I'm also now relying on the contraction monitor to tell me how often my contractions are coming, and I suddenly get the sense that I really can rest now because I don't even feel the pressure of the contractions, and there truly is nothing I can do beyond wait for my body to do what needs to happen. Sarah goes ahead and gives me the Pitocin to hopefully stimulate dilation, but I can't even feel that, and now I really fall asleep. Of course, it's not long before she's back, and it's time to do another cervical exam to see how far I've dilated. Would it be surprising to find out that I'm not so excited about this procedure anymore?
But this time, we actually have a change...4 cm! I know, not a huge difference, but after so long with nothing changing, 1 cm is exciting. We're hoping this will continue. It's a good sign. Contractions have increased in strength, according to the monitor, and they're now 2-3 minutes apart. The only problem is that I actually should have dilated more since Sarah administered the Pitocin. She asks if she can increase the dosage slightly to see if that will help get us further along, and I tell her to go ahead, and then she leaves me to go back to sleep.
At the next check, however, our small victory seems to have been empty. No more dilation. It's now been around 30 hours since I started labor, and I'm only 4 cm dilated.

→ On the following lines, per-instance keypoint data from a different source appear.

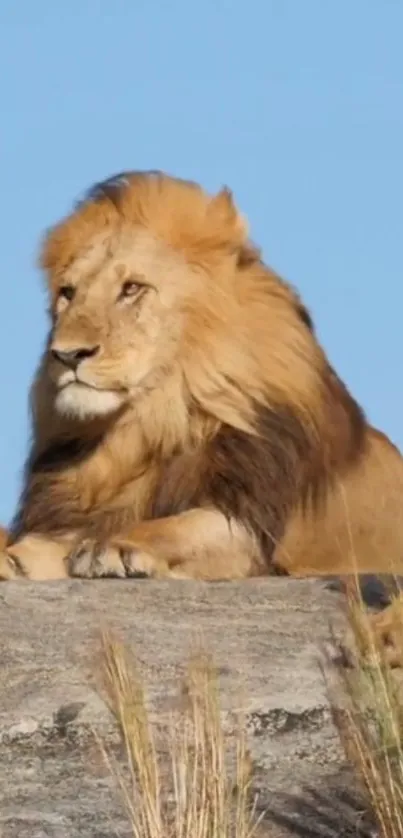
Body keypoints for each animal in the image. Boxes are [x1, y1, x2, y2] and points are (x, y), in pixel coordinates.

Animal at [2, 171, 403, 656]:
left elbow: (176, 526)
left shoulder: (248, 530)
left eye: (131, 288)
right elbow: (35, 549)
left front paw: (115, 545)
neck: (148, 426)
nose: (65, 355)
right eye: (67, 294)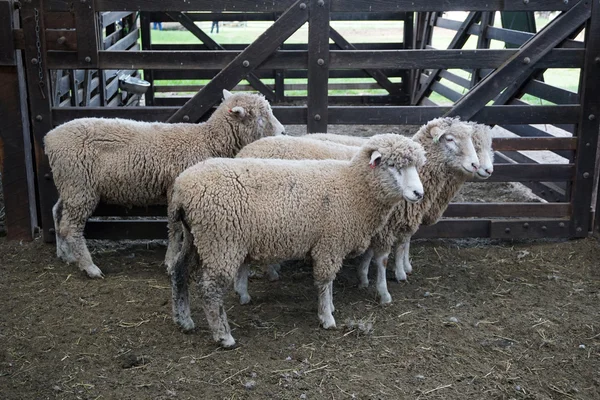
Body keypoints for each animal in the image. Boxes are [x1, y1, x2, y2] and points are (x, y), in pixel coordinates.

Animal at [44, 90, 284, 278]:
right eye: (261, 117)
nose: (283, 132)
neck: (209, 141)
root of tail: (49, 138)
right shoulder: (175, 189)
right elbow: (175, 228)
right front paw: (171, 261)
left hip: (69, 185)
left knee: (57, 213)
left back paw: (65, 254)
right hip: (79, 186)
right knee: (71, 227)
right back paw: (89, 267)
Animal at [166, 134, 424, 346]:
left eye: (416, 166)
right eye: (393, 166)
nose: (419, 194)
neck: (353, 187)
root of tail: (181, 189)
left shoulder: (329, 243)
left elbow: (328, 282)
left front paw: (329, 307)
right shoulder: (330, 242)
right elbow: (325, 281)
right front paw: (327, 317)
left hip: (196, 239)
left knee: (180, 272)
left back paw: (184, 320)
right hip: (221, 241)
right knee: (210, 289)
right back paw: (223, 336)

This is the moment. It's 3 am on the second day of labor with the clock ticking. It feels like a make or break situation, and Sarah looks me in the eye and says, "Let me crank it."
I know what she wants to do, and I just look at her and say, "Do it."
"We need to get you dilated," she says.
"I know. Let's do it," I tell her.
As she cranks up the Pitocin amount in what feels like a last ditch effort, I drift back to sleep with serious hopes that it works this time.